Initially this started as Safecast/safecastapi#202 but since it si not part of the api, I am moving it here.
There are few dataset currently collectively know as "The Safecast data" and there exists other data (mostly bGeigie drive logs) that has not been uploaded yet.
"The Safecast data" consists of the following (S3 backup Y/N, SD card backup Y/N):
mobile: legacy drives dataset (3M points) moved from the old API (S3:n, SD:y)
mobile: current set of drives, uploaded directly on the new API (S3:y, SD:?)
fixed: various sensors (NetRAD, nGeigie, Onyx) (S3:n, SD:n)
fixed/mobile: randomly submitted single measurements (S3:n, SD:n)
mobile: possibly NOT submitted files and various backups (S3:n, SD:y)
The legacy data (and may be some later mobile data) is in various formats, some described here: https://docs.google.com/spreadsheets/d/16G7GKIQexqPVLOLnYrjZMZdvD_acctbj3opVLa57uEg I also should have notes from 2011-2012 when I was cleansing data for the Fusion map (http://gamma.tar.bz/maps/main/) and recovering lost data from buggy bGeigie classic units.
Some of the metadata (driver, comments, sensor height and orientation) will need to be matched to the database, some will need to be reworked manually.
Some drive logs can be easily matched (by hash) to the S3 backup and among various backups, but some have been hand-editted /split (hopefully not merged).
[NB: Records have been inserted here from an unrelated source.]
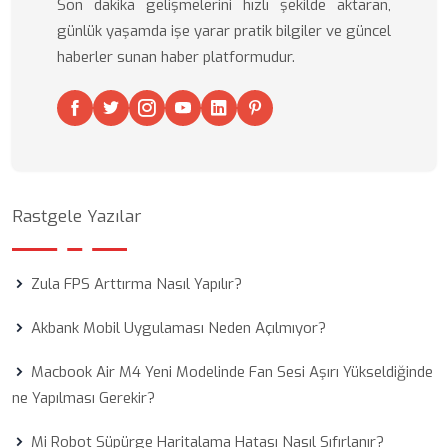
Son dakika gelişmelerini hızlı şekilde aktaran,
günlük yaşamda işe yarar pratik bilgiler ve güncel
haberler sunan haber platformudur.
Rastgele Yazılar
Zula FPS Arttırma Nasıl Yapılır?
Akbank Mobil Uygulaması Neden Açılmıyor?
Macbook Air M4 Yeni Modelinde Fan Sesi Aşırı Yükseldiğinde
ne Yapılması Gerekir?
Mi Robot Süpürge Haritalama Hatası Nasıl Sıfırlanır?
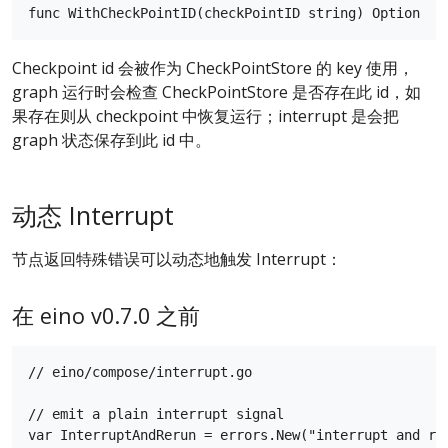
Checkpoint id 会被作为 CheckPointStore 的 key 使用，
graph 运行时会检查 CheckPointStore 是否存在此 id，如
果存在则从 checkpoint 中恢复运行；interrupt 是会把
graph 状态保存到此 id 中。
动态 Interrupt
节点返回特殊错误可以动态地触发 Interrupt：
在 eino v0.7.0 之前
// eino/compose/interrupt.go

// emit a plain interrupt signal

var InterruptAndRerun = errors.New("interrupt and rer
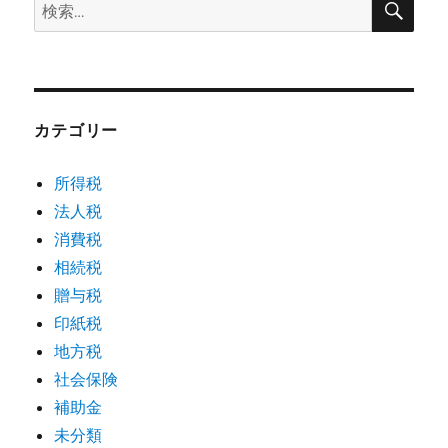
検
索
索:
カテゴリー
所得税
法人税
消費税
相続税
贈与税
印紙税
地方税
社会保険
補助金
未分類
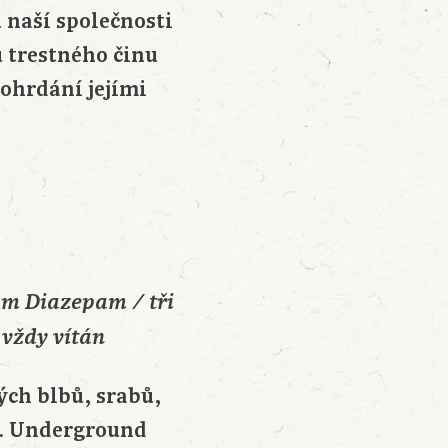
 naší společnosti
 trestného činu
pohrdání jejími
am Diazepam / tři
 vždy vítán
ých blbů, srabů,
ec. Underground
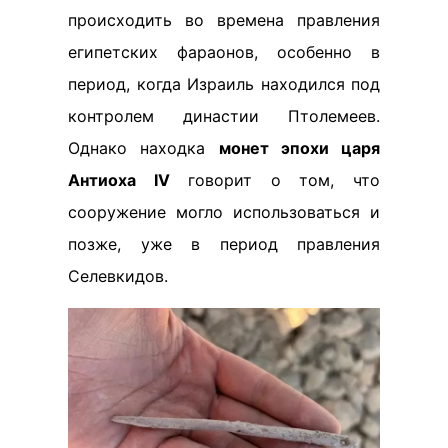
происходить во времена правления
египетских фараонов, особенно в
период, когда Израиль находился под
контролем династии Птолемеев.
Однако находка
монет эпохи царя
Антиоха IV
говорит о том, что
сооружение могло использоваться и
позже, уже в период правления
Селевкидов.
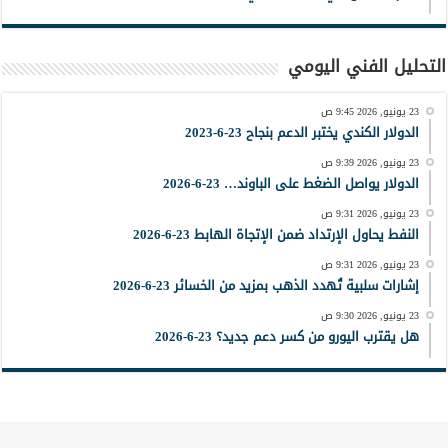
التحليل الفني اليومي
23 يونيو, 2026 9:45 ص
الدولار الكندي يختبر الدعم بنجاح 23-6-2023
23 يونيو, 2026 9:39 ص
الدولار يواصل الضغط على الباوند… 23-6-2026
23 يونيو, 2026 9:31 ص
النفط يحاول الإرتداد ضمن الإتجاة الهابط 23-6-2026
23 يونيو, 2026 9:31 ص
إشارات سلبية تُهدد الذهب بمزيد من الخسائر 23-6-2026
23 يونيو, 2026 9:30 ص
هل يقترب اليورو من كسر دعم جديد؟ 23-6-2026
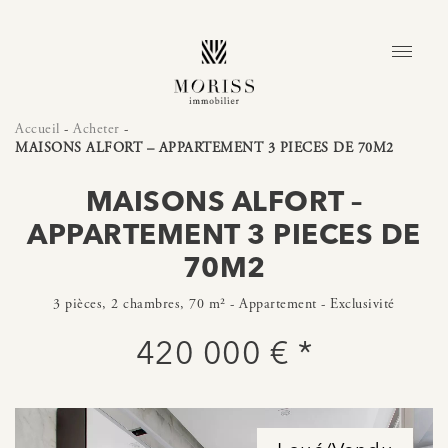
Accueil
-
Acheter
-
MAISONS ALFORT – APPARTEMENT 3 PIECES DE 70M2
MAISONS ALFORT –
APPARTEMENT 3 PIECES DE
70M2
3 pièces, 2 chambres, 70 m² - Appartement - Exclusivité
420 000 € *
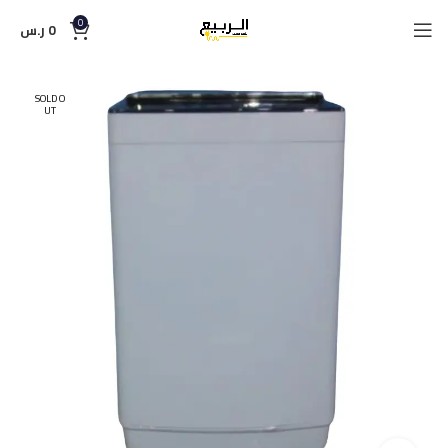
0
0
ر.س
SOLD O
UT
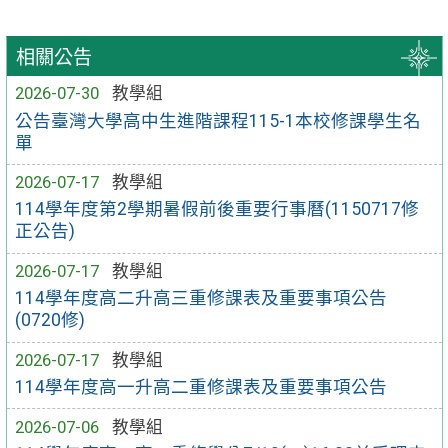
相關公告
2026-07-30
教學組
公告臺灣大學高中生進階課程115-1本校修課學生名
單
2026-07-17
教學組
114學年度第2學期暑假前後重要行事曆(1150717修
正公告)
2026-07-17
教學組
114學年度高二升高三重修課表及重要事項公告
(0720修)
2026-07-17
教學組
114學年度高一升高二重修課表及重要事項公告
2026-07-06
教學組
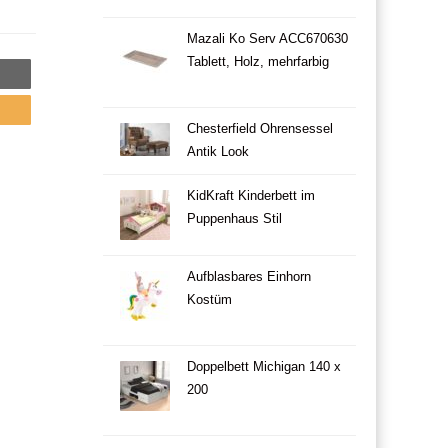
Mazali Ko Serv ACC670630
Tablett, Holz, mehrfarbig
Chesterfield Ohrensessel
Antik Look
KidKraft Kinderbett im
Puppenhaus Stil
Aufblasbares Einhorn
Kostüm
Doppelbett Michigan 140 x
200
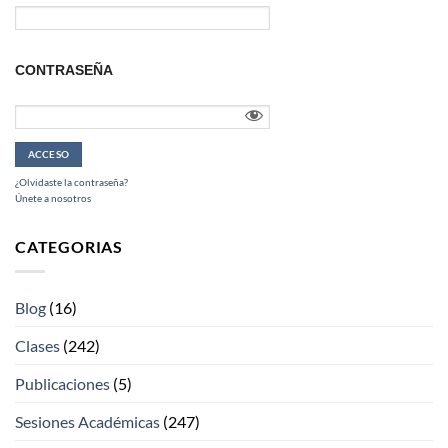
CONTRASEÑA
¿Olvidaste la contraseña?
Únete a nosotros
CATEGORIAS
Blog
(16)
Clases
(242)
Publicaciones
(5)
Sesiones Académicas
(247)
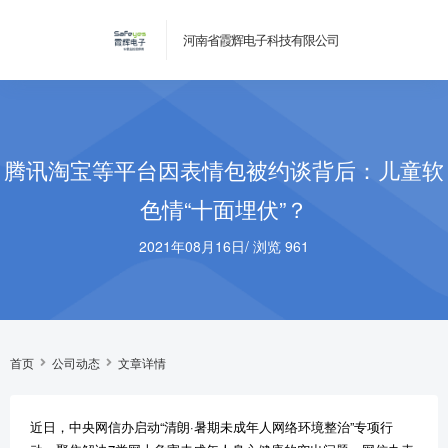
河南省霞辉电子科技有限公司
腾讯淘宝等平台因表情包被约谈背后：儿童软
色情“十面埋伏”？
2021年08月16日
/
浏览 961
首页
公司动态
文章详情
近日，中央网信办启动“清朗·暑期未成年人网络环境整治”专项行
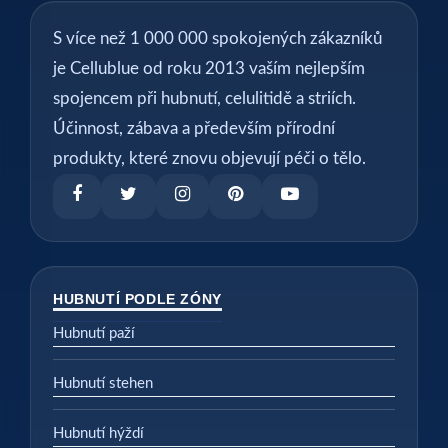
S více než 1 000 000 spokojených zákazníků
je Cellublue od roku 2013 vaším nejlepším
spojencem při hubnutí, celulitidě a striích.
Účinnost, zábava a především přírodní
produkty, které znovu objevují péči o tělo.
HUBNUTÍ PODLE ZÓNY
Hubnutí paží
Hubnutí stehen
Hubnutí hýždí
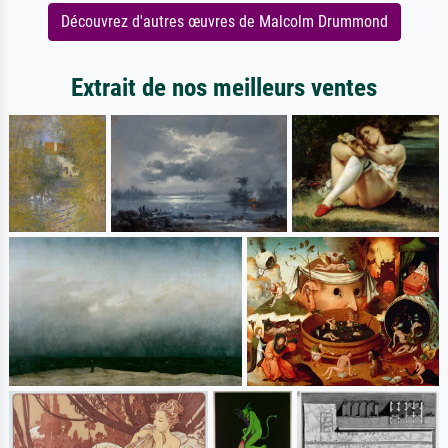
Découvrez d'autres œuvres de Malcolm Drummond
Extrait de nos meilleurs ventes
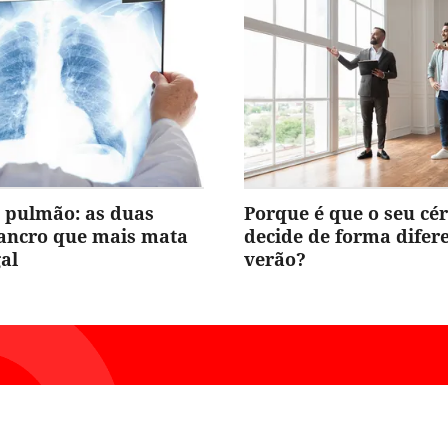
 pulmão: as duas
Porque é que o seu cé
cancro que mais mata
decide de forma difer
al
verão?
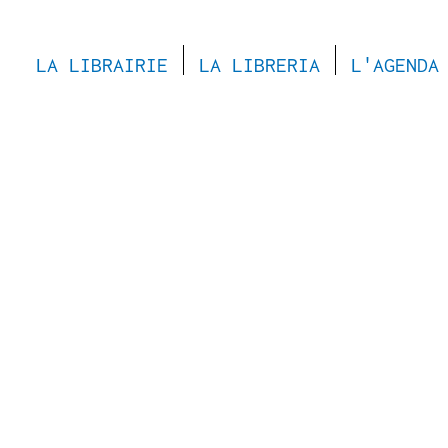
LA LIBRAIRIE
LA LIBRERIA
L'AGENDA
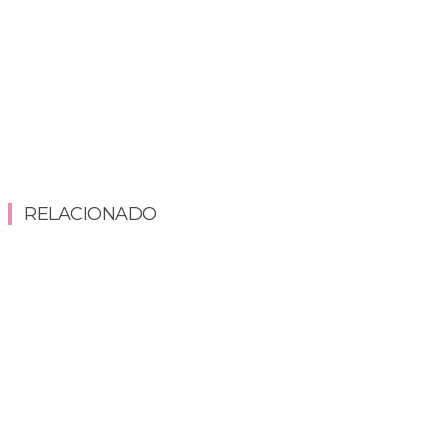
RELACIONADO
Partial hashes, or line/block based hashes can be used.
Initial output will probably be spatiallite file as well as QGIS-2.10 project. Those will be (half-manually) updated, probably as change-sets every few months by someone (me=Kalin initially).
As a side product, some statistics and visualizations will be produced, hopefully a blogpost about it.